Los padres de Krin habían llegado al pueblo a lomos del ruano. Pete también había vuelto, corriendo. Me enseñó la cabeza para que comprobara que no se la había abierto y exigió sus dos peniques por los servicios prestados.

Los padres de Krin me dieron las gracias afectuosamente. Parecían buena gente. La mayoría de la gente lo es, si se le da la oportunidad. Agarré las riendas del ruano y, utilizando al animal como escudo, conseguí hablar un momento a solas con Krin.
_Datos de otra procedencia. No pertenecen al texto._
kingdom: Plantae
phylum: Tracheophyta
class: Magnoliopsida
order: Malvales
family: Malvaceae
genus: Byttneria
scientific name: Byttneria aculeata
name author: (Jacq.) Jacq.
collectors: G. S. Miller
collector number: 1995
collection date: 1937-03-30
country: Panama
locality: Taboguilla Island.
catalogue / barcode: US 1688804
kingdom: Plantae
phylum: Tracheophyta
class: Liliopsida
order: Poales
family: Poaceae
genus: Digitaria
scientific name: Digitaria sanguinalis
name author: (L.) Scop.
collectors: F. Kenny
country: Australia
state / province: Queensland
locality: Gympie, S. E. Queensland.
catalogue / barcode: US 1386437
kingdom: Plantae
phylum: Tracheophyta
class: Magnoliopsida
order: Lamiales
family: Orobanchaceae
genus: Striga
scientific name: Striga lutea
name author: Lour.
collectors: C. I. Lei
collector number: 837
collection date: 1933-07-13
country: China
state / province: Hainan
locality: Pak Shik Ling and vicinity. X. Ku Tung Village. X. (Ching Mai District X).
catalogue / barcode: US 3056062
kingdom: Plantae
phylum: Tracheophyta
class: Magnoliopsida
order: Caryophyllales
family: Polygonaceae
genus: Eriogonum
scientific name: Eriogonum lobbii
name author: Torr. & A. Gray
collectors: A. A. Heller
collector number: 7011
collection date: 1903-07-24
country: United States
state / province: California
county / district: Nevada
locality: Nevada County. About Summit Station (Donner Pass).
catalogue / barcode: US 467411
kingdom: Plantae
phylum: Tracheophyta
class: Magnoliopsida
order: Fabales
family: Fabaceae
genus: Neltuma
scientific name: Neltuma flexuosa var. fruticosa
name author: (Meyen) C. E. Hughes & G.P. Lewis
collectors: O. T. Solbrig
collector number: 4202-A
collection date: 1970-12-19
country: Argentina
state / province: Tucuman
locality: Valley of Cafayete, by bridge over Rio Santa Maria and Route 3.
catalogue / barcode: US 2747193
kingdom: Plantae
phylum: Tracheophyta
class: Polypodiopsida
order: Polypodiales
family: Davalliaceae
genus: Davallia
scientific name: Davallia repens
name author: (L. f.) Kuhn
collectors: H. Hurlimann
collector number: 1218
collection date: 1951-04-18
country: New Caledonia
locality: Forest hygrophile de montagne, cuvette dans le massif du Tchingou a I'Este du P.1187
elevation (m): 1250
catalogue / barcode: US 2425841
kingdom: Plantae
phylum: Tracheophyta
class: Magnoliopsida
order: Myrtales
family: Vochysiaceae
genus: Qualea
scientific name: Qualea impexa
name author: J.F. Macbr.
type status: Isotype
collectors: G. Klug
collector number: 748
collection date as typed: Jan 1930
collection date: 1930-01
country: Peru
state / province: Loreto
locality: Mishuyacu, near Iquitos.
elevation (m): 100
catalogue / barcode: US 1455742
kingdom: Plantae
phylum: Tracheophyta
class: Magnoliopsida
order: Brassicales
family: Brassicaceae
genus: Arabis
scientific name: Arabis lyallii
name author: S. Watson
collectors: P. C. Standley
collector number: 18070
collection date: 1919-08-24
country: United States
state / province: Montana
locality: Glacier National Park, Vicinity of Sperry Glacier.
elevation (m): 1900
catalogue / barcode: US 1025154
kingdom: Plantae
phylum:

Tenía los ojos oscuros un poco enrojecidos, pero estaba radiante y feliz.

– Quédate con Quimera -le dije apuntando con la cabeza a una de las yeguas-. Es para ti. -La hija del alcalde tendría una buena dote de todas formas, así que había cargado en la yegua de Krin los objetos más valiosos, así como la mayor parte del dinero de la falsa troupe.

La muchacha me miró a los ojos y se puso seria, y otra vez me recordó a una Denna más joven.

– Te marchas -dijo.

Sí, supongo que me marchaba. Krin no intentó convencerme de que me quedara, y en lugar de eso me sorprendió con un repentino abrazo. Tras besarme en la mejilla, me susurró al oído:

– Gracias.

Nos separamos, pues no queríamos parecer indecorosos.

– No te vendas a cualquier precio y te cases con un idiota -dije sintiendo que debía decir algo.

– Y tú tampoco -repuso ella, con una expresión burlona en sus ojos oscuros.

Cogí las riendas de Cola Gris y fui con ella hasta donde estaba el alcalde, que contemplaba a la muchedumbre con aire de amo y señor. Al ver que me acercaba, me saludó con la cabeza.

Inspiré hondo y dije:

– ¿Está por aquí el alguacil?

El alcalde arqueó una ceja; luego encogió los hombros y señaló hacia el gentío.

– Es ese de ahí. Pero antes de que llegaras con las chicas ya estaba medio borracho. A estas alturas, no sé si te servirá de mucho.

– Bueno -dije, vacilante-, supongo que alguien tendrá que encerrarme hasta que avisen al azzie de Temsford. -Apunté con la cabeza el pequeño edificio de piedra que se alzaba en el centro del pueblo.